Stories cling to Jim Bolger, one of the most interesting men ever to hold a trainer’s licence, and lots of racing folk have a favourite detail about him or his career. It might be the time, back in the 60s, when he sold a showjumper to a young Libyan army officer called Gaddafi. It might be that, long past retirement age, he keeps fit by doing press-ups each morning and once shamed a couple of hurlers, visiting his stable between Kilkenny and Carlow, by doing 80 of them while the athletes gave up before reaching 60.
It could be the time he told a teenage Tony McCoy he wasn’t tough enough to make a jump jockey because he had cried when he fell off and broke a leg on Bolger’s gallops. Or it could be one of Bolger’s successful clashes with racing officialdom, perhaps the time some stewards had to apologise after banning his apprentice for excessive use of the whip when in fact the rider had dropped his stick in the starting stalls.
But the most remarkable thing about the Wexford man is his career, establishing a top-class Flat racing stable from a standing start and largely with horses he bred himself.
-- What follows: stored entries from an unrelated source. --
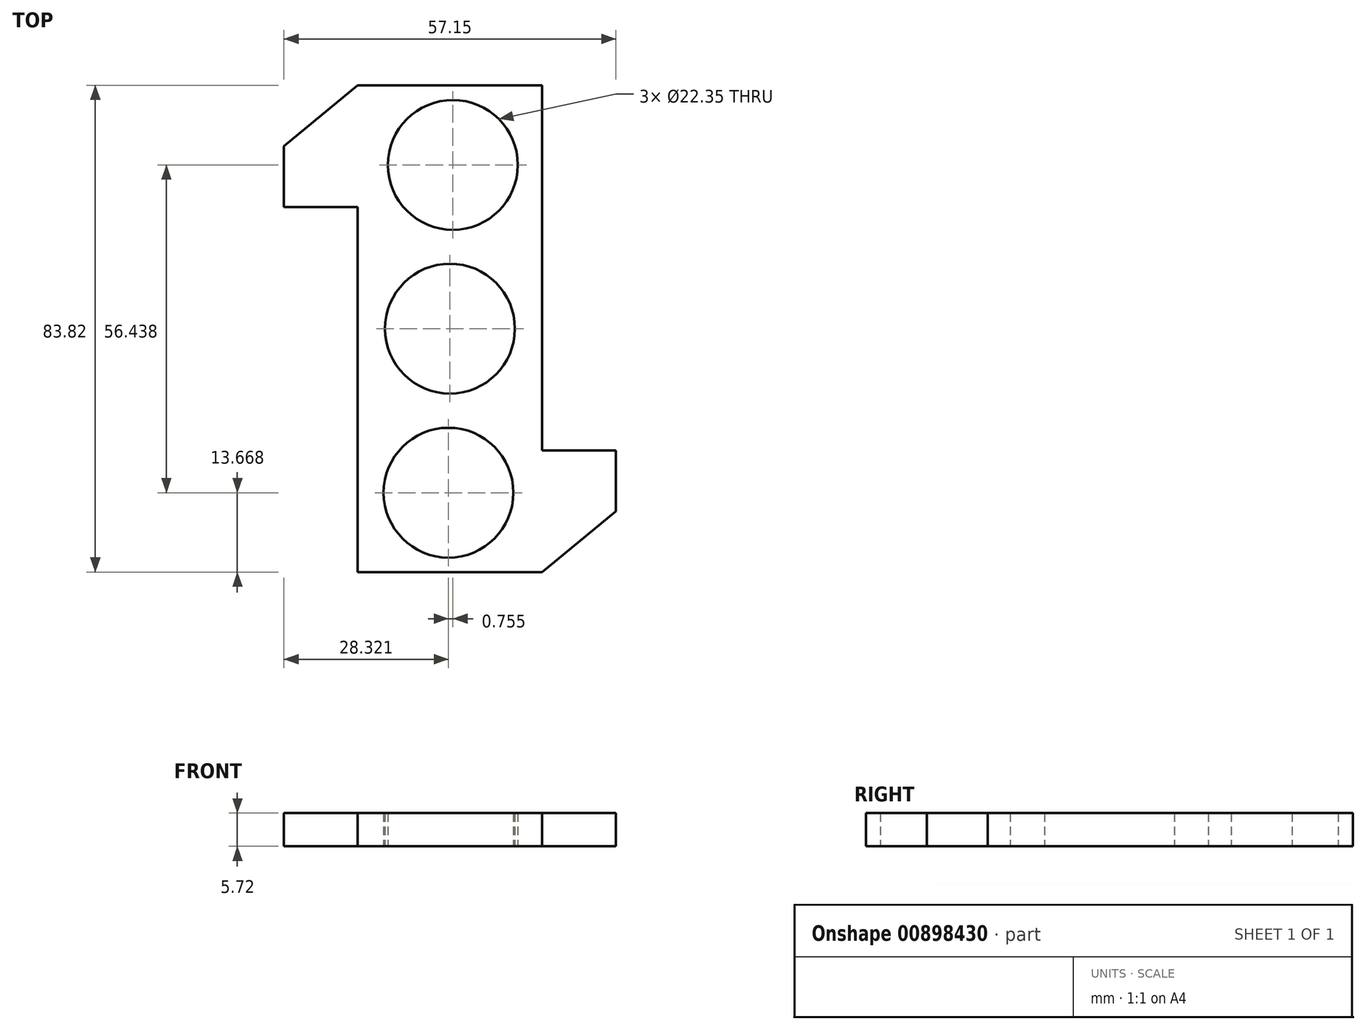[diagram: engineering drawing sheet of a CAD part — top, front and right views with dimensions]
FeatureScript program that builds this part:
annotation { "Feature Type Name" : "Feature", "Feature Type Description" : "" }
export const myFeature = defineFeature(function(context is Context, id is Id, definition is map)
    precondition{}
    {
        {
            var Q0;
            Q0=qCreatedBy(makeId("Top.planeOp"),FACE);
            var sketch = newSketch(context, id + "F0", { "sketchPlane" : qUnion([Q0])});
            skCircle(sketch, "E0", {"center": v(-1.1, 0.58) * mm, "radius": 11.18 * mm});
            skCircle(sketch, "E1", {"center": v(-1.1, 0.58) * mm, "radius": 15.88 * mm});
            skLineSegment(sketch, "E2", {"start": v(-16.98, 0.58) * mm, "end": v(-16.98, -41.33) * mm});
            skLineSegment(sketch, "E3", {"start": v(14.77, 0.58) * mm, "end": v(14.77, -41.33) * mm});
            skLineSegment(sketch, "E4", {"start": v(14.77, -41.33) * mm, "end": v(-16.98, -41.33) * mm});
            skLineSegment(sketch, "E5", {"start": v(-16.98, 0.58) * mm, "end": v(-16.98, 42.5) * mm});
            skLineSegment(sketch, "E6", {"start": v(14.77, 0.58) * mm, "end": v(14.77, 42.5) * mm});
            skLineSegment(sketch, "E7", {"start": v(14.77, 42.5) * mm, "end": v(-16.98, 42.5) * mm});
            skCircle(sketch, "E8", {"center": v(-0.6, 28.78) * mm, "radius": 11.18 * mm});
            skCircle(sketch, "E9", {"center": v(-1.36, -27.66) * mm, "radius": 11.18 * mm});
            skLineSegment(sketch, "E10", {"start": v(14.77, -41.33) * mm, "end": v(27.47, -30.85) * mm});
            skPoint(sketch, "E10.endSnap0", {"position": v(14.77, -20.37) * mm});
            skLineSegment(sketch, "E11", {"start": v(27.47, -20.37) * mm, "end": v(14.77, -20.37) * mm});
            skLineSegment(sketch, "E12", {"start": v(-16.98, 42.5) * mm, "end": v(-29.68, 32.02) * mm});
            skPoint(sketch, "E12.endSnap0", {"position": v(14.77, 21.54) * mm});
            skLineSegment(sketch, "E13", {"start": v(-29.68, 21.54) * mm, "end": v(-16.98, 21.54) * mm});
            skLineSegment(sketch, "E14", {"start": v(27.47, -20.37) * mm, "end": v(27.47, -30.85) * mm});
            skLineSegment(sketch, "E15", {"start": v(-29.68, 32.02) * mm, "end": v(-29.68, 21.54) * mm});
            skPoint(sketch, "E16.orphan", {"position": v(40.17, -20.37) * mm});
            skPoint(sketch, "E17.orphan", {"position": v(-42.38, 21.54) * mm});
            skSolve(sketch);
        }
        {
            var Q0;
            {var subQ1=sQuery(id+"F0.wireOp",EDGE,"E2");Q0=makeQuery(id+"F0.imprint","IMPRINT",FACE,{"disambiguationData":[TD([[makeQuery(id+"F0.imprint","IMPRINT",EDGE,{"derivedFrom":subQ1}),1.0]])]});}
            var Q1;
            Q1=makeQuery(id+"F0.imprint","IMPRINT",FACE,{"disambiguationData":[TD([[makeQuery(id+"F0.imprint","IMPRINT",EDGE,{"derivedFrom":sQuery(id+"F0.wireOp",EDGE,"E0")}),-1.0]])]});
            var Q2;
            {var subQ1=sQuery(id+"F0.wireOp",EDGE,"E5");Q2=makeQuery(id+"F0.imprint","IMPRINT",FACE,{"disambiguationData":[TD([[makeQuery(id+"F0.imprint","IMPRINT",EDGE,{"derivedFrom":subQ1}),-1.0]])]});}
            var Q3;
            {var subQ0=sQuery(id+"F0.wireOp",EDGE,"E10");Q3=makeQuery(id+"F0.imprint","IMPRINT",FACE,{"disambiguationData":[TD([[makeQuery(id+"F0.imprint","IMPRINT",EDGE,{"derivedFrom":subQ0}),1.0]])]});}
            var Q4;
            {var subQ0=sQuery(id+"F0.wireOp",EDGE,"E12");Q4=makeQuery(id+"F0.imprint","IMPRINT",FACE,{"disambiguationData":[TD([[makeQuery(id+"F0.imprint","IMPRINT",EDGE,{"derivedFrom":subQ0}),1.0]])]});}
            extrude(context, id + "F1", {"entities" : qUnion([Q0, Q1, Q2, Q3, Q4]), "depth" : 5.7 * mm, "offsetDistance" : 25.4 * mm});
        }
    });
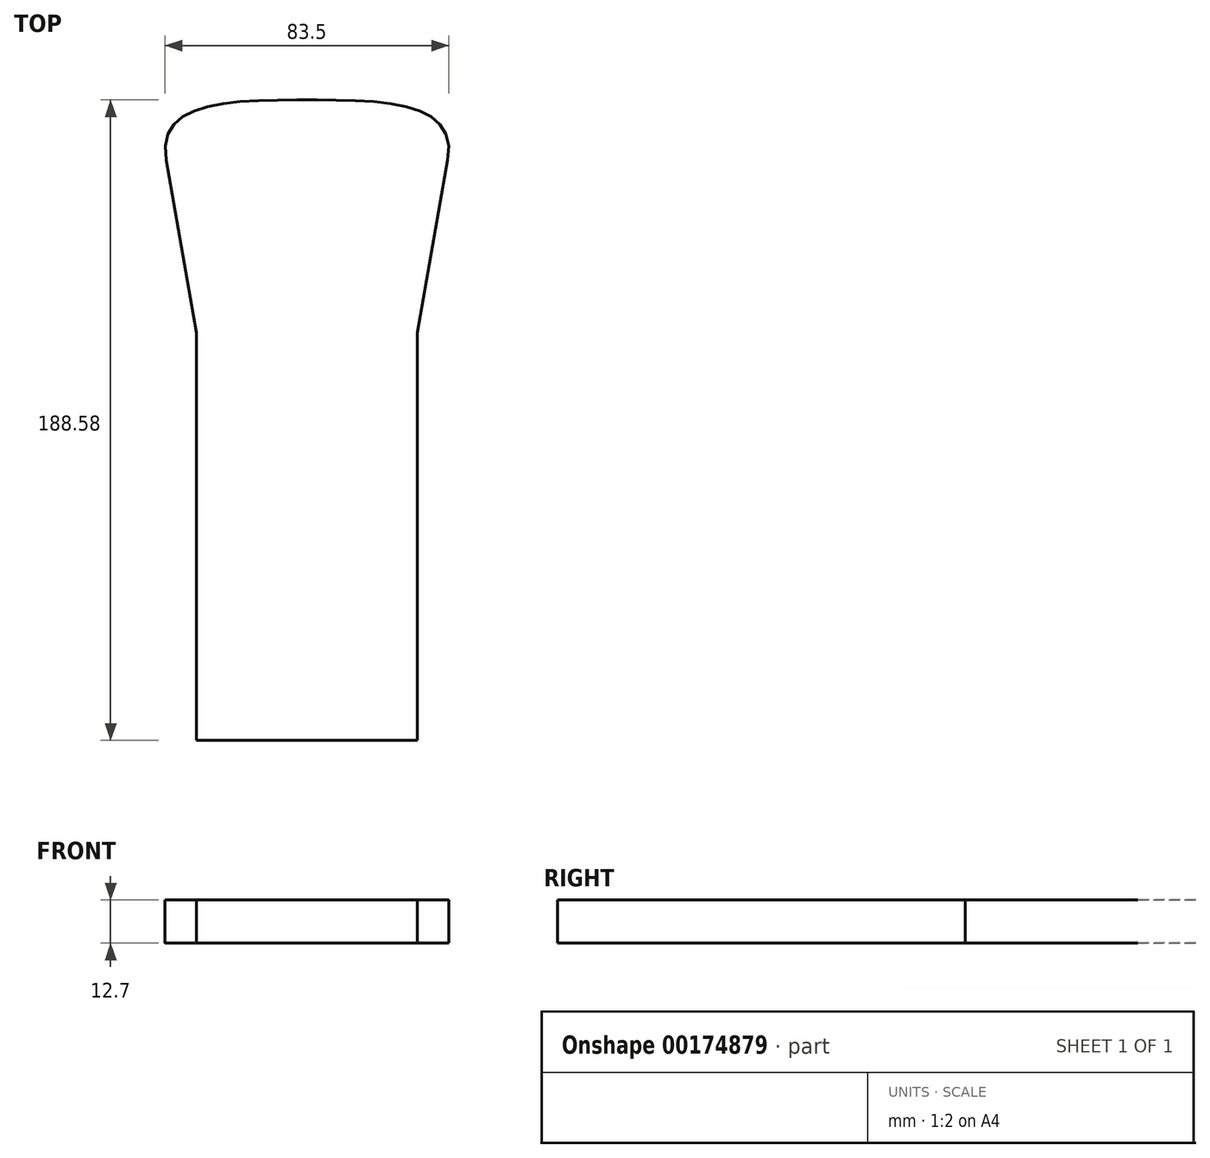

Now aged 73, he comes to Royal Ascot this coming week with what looks like the strongest team he has ever brought over, starting with Round Two in Tuesday’s Coventry Stakes, a fantastically impressive youngster who is already favourite for next year’s 2,000 Guineas.
Bolger says Round Two is the fastest juvenile he has had since Polonia, Europe’s champion sprinter in 1987. Then there is Pleascach, odds-on for Thursday’s Ribblesdale Stakes, and Lucida, second in the betting for the following day’s Coronation.
A patriot whose proudest moment was winning the Irish Derby with a horse carrying the colours of his wife, Jackie, Bolger has not always seemed exactly keen to talk up the qualities of English racing. But he cheerfully describes the significance of Royal Ascot: “Before we got the Champions Weekend here and the big weekend at Ascot in October, it was out on its own as the most significant racing week of the year. The two champions weekends have encroached on its territory somewhat but it’s certainly the big mid-season one and I would think any trainer would be happy to have a winner there.”
While he describes his achievements at the meeting as modest, he has found his way to the winner’s enclosure in most years since 2008, when Lush Lashes and Cuis Ghaire gave him a double on the Friday. Those fillies ended a 15-year dry spell for Bolger at Ascot, over a period when his fortunes had dipped, following death or desertion among his biggest owners.
He told his staff in 1993 that the business was in rebuilding mode. “We’ll be back in 2004,” he added in an example of the self-belief that has done so much for him. Nor was it misplaced, as 2004 was the year he won major races in France and Hong Kong, his first Group Ones outside Ireland for more than a decade.
How did he sustain himself through the lean years? “My life is not one-dimensional. As I was saying to Joseph O’Brien the other day, there’s more to life than horse racing.” O’Brien is the jockey whose struggles with weight have cost him his position as first rider to his father, Aidan.
“I’d be interested in most things that go on in the world,” Bolger continues, “since the days when Stalin was a big, bad boy. I’m interested in politics, particularly Irish politics. I follow hurling and football and I’m a part-time social worker.” Um, really? “With 110 staff, that’s inevitable.”
Many businesses have grown to that sort of size from an initial staff of three but few have depended so thoroughly on sustained good judgment by the proprietor. While other trainers can rely on regular payment of fees from sundry owners, Bolger has for years owned most of the horses he trains. The system works only for so long as those animals win prize money or can be sold for hefty sums. It is, as he has acknowledged, a high-wire act. No one in Britain or Ireland is even attempting anything similar on a comparable scale.
“I was never concerned that I wouldn’t be able to keep it going,” he says. “I used to keep figures in a diary. After six weeks, I was making a profit and I haven’t looked at it since.”
A second profit has come from the bookmakers, gambling being the only vice that the non-smoking, teetotal Bolger allows himself. “I made a profit from my betting every year from the age of 10 until last year, when I dropped a bit of money, and now I haven’t had a bet so far this year.”
And in a growling tone that makes you glad you’re not a bookie, he adds: “I’ll have to change that now, won’t I?”